Mailing-List: contact dev-help@apr.apache.org; run by ezmlm
Precedence: bulk
Date: Fri, 9 Nov 2001 13:13:35 -0500 (EST)
From: Dirk-Willem van Gulik <dirkx@covalent.net>
To: dev@apr.apache.org
Subject: UTF-8 support (fwd)
Message-ID: 
 <Pine.OSX.4.40.0111091257110.389-100000@titatovenaar.sfo.covalent.net>
MIME-Version: 1.0
Content-Type: TEXT/PLAIN; charset=US-ASCII


We've got some of this in icconv/apr_xlate code. But it is far
from  complete.

I've got some old code floating (google for C3 API for a rough idea)
around which does

->	utf 6|7|8 <-> unicode <-> specific_charset(languange)

based on approximation code tables from the unicode standard.

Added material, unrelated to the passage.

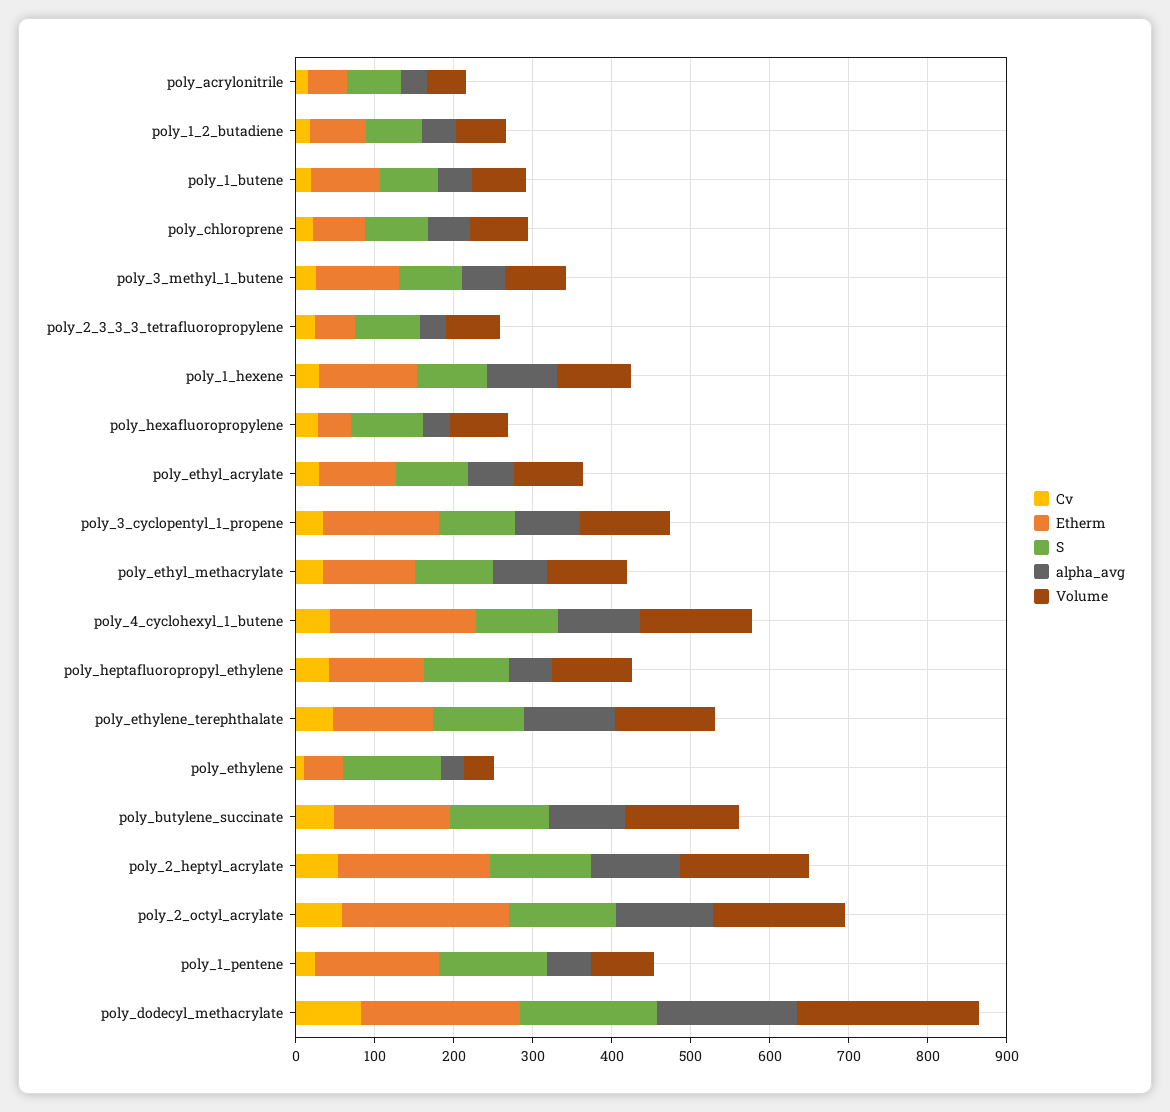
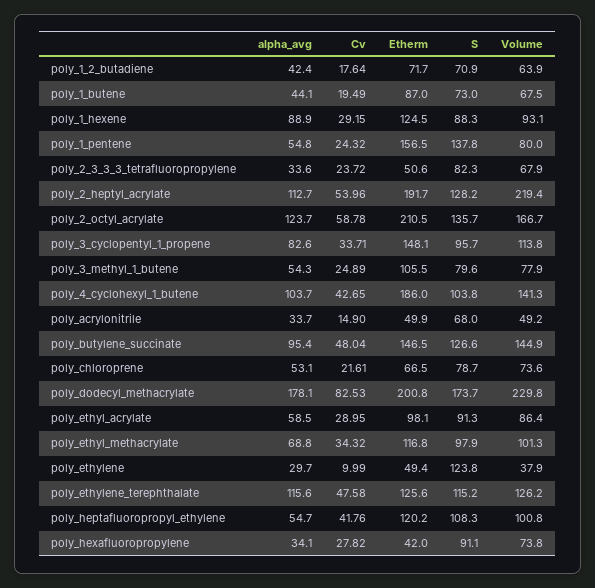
Volume, poly_2_heptyl_acrylate: 160 -> 219.4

I.e. latin-1
'\xff' -> latin-3 'y' | latin-3 'ij' (depeding on language) '&' <-> 'et';
'\xdc' <-> 'u'/'eu'. '\xc6' <-> 'AE'. I.e. you can go from any charset
or from unicode to any other charset - and if char's are not available we
approxmiate it (occasionally based on language).

I'd be quite happ to donate it - and work it in.

However my feeling is that if we want to offer more than we do today it
*will* require the unicode tables to be linked in or shipped.

I.e. add half a megabyte to 2 megabyte to the footprint (depending on
charset tables) for a version which covers about the same range of
charsets as mac/windows does.

I am not conviced that that is good.

Dw